As you have already heard, one of the problems that is weighing on the industry the most is the scarcity of raw materials, such as metals and minerals, just when the economy seemed to recover after the pandemic. And it’s a difficulty that many companies like ours are forced to face.

The causes at a glance

Behind this difficulty in finding raw materials there are several factors, not necessarily negative, but which in such a particular period as the Covid-19 pandemic, influenced the entire process. Let’s see them.

  • Economy (badly) planned: unlike most European and non-European states, China has distinguished itself in organization and foresight, supplying itself at the beginning of the pandemic, when prices had dropped by 20-30%
  • Simultaneous restart: all companies stopped at the same time, worldwide, but they also restarted around the same time.
  • Just in time logic: companies have got used to not accumulating stocks in order to be more efficient. But if all the countries start up again, with the warehouses of every continent empty due to the closures, it is easy to understand how the demand has suddenly exceeded the supply.
  • Logistics: the prices of long-distance transport have increased, also due to the new regulation approved by the International Maritime Organization which required all ships to lower the share of sulfur in fuel oil
  • Everything bubble: “inflated” prices in almost all sectors, which also influence the costs of raw materials in a cascade.
  • Speculation: in a moment of crisis like the one we have experienced, it was convenient to invest in raw materials, because they can be easily resold and priced in the dollar, which is currently weaker than other currencies.
  • Green and digital transition: it seems paradoxical, yet the transition towards sustainability has led to the massive demand for some raw materials, little considered, such as rhodium, a “rare earth” used for electrical connections and for the construction of catalytic converters.

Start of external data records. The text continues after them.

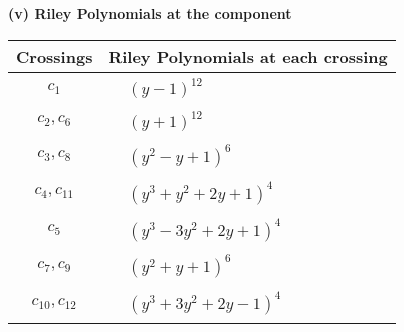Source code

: \documentclass[1p]{elsarticle_modified}
\theoremstyle{definition}
\begin{document}
\newpage\renewcommand{\arraystretch}{1}
\flushleft \textbf{(v) Riley Polynomials at the component}\newline \\
\begin{tabular}{m{50pt}|m{274pt}}
Crossings & \hspace{64pt}Riley Polynomials at each crossing \\
\hline $$\begin{aligned}c_{1}\end{aligned}$$&$\begin{aligned}
&(y-1)^{12}
\end{aligned}$\\
\hline $$\begin{aligned}c_{2},c_{6}\end{aligned}$$&$\begin{aligned}
&(y+1)^{12}
\end{aligned}$\\
\hline $$\begin{aligned}c_{3},c_{8}\end{aligned}$$&$\begin{aligned}
&(y^2- y+1)^6
\end{aligned}$\\
\hline $$\begin{aligned}c_{4},c_{11}\end{aligned}$$&$\begin{aligned}
&(y^3+y^2+2 y+1)^4
\end{aligned}$\\
\hline $$\begin{aligned}c_{5}\end{aligned}$$&$\begin{aligned}
&(y^3-3 y^2+2 y+1)^4
\end{aligned}$\\
\hline $$\begin{aligned}c_{7},c_{9}\end{aligned}$$&$\begin{aligned}
&(y^2+y+1)^6
\end{aligned}$\\
\hline $$\begin{aligned}c_{10},c_{12}\end{aligned}$$&$\begin{aligned}
&(y^3+3 y^2+2 y-1)^4
\end{aligned}$\\
\hline
\end{tabular}\\~\\
\end{document}
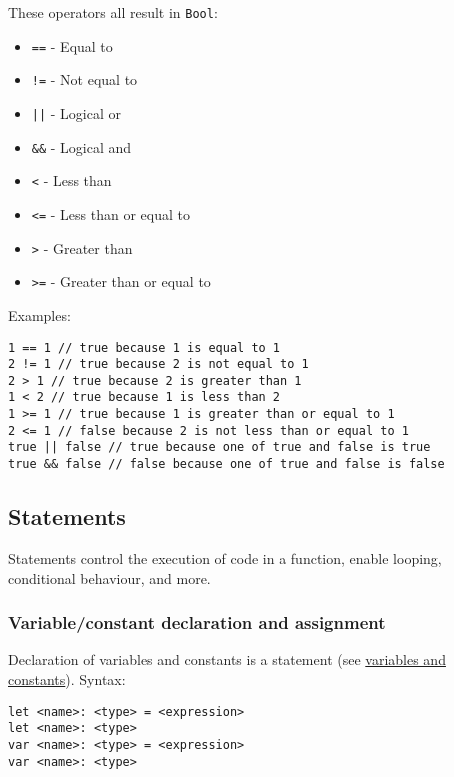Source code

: These operators all result in \texttt{Bool}:

\begin{itemize}
	\item \texttt{==} - Equal to
	\item \texttt{!=} - Not equal to
	\item \texttt{||} - Logical or
	\item \texttt{&&} - Logical and
	\item \texttt{<} - Less than
	\item \texttt{<=} - Less than or equal to
	\item \texttt{>} - Greater than
	\item \texttt{>=} - Greater than or equal to
\end{itemize}

Examples:

\begin{verbatim}
1 == 1 // true because 1 is equal to 1
2 != 1 // true because 2 is not equal to 1
2 > 1 // true because 2 is greater than 1
1 < 2 // true because 1 is less than 2
1 >= 1 // true because 1 is greater than or equal to 1
2 <= 1 // false because 2 is not less than or equal to 1
true || false // true because one of true and false is true
true && false // false because one of true and false is false
\end{verbatim}

\subsection{Statements}
\label{sec:appendix-b-statements}

Statements control the execution of code in a function, enable looping, conditional behaviour, and more.

\subsubsection{Variable/constant declaration and assignment}
\label{sec:appendix-b-variableconstant-declaration-and-assignment}

Declaration of variables and constants is a statement (see \hyperref[sec:appendix-b-constants-and-variables]{variables and constants}). Syntax:

\begin{verbatim}
let <name>: <type> = <expression>
let <name>: <type>
var <name>: <type> = <expression>
var <name>: <type>
\end{verbatim}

What solutions are there to combat the scarcity of raw materials?

A point on which far too little has been done is to enhance the recycling activity of precious metals. Many countries know how to do it with plastic, paper and aluminum, but not with electronic waste, starting with cell phone batteries, which are instead recycled for us by China, this industry leader, against a payment, moreover.

In addition, lack of foresight was also shown in the creation of the ERMA – European Raw Materials Alliance, charged with building a common foreign and industrial policy to obtain concessions for the minerals our continent is scarce of, but arrived twenty years later than other in the extraction, for example, of cobalt. Despite this, the strategy is to become more autonomous, favoring the mining of metals present in Europe with advanced technologies. It will take time, but the situation is expected to settle within a few years.

Our situation

Like many other companies in the sector, even in IMIT we have suffered from the scarcity of raw materials. Our advantage was to produce most of the components internally, with 100% recovery of metal waste, benefiting from the total management of the entire production cycle, independent of intermediate companies. We also bought long-term, trying to predict market developments as much as possible. Unfortunately, as far as electronic components are concerned, on the other hand, today there are no global signals such as to guarantee accurate forecasts.

The strategies we have implemented, however, seem to have managed to contain the inconvenience for our customers, except for some understandable delays.

We are waiting, like everyone, for the situation to normalize quickly, with one consideration: reading the causes of this crisis, it is easy to think that countries like China have been able to better manage the situation, forgetting that in the entire acquisition process they are involved Countries with more permissive legislation (eg pollution regulations) or to say the least backward (eg in Congo, for the extraction of cobalt and copper, where child labor is exploited). Perhaps the real challenge for the future is not so much the easy availability of raw materials, as respect for what surrounds us.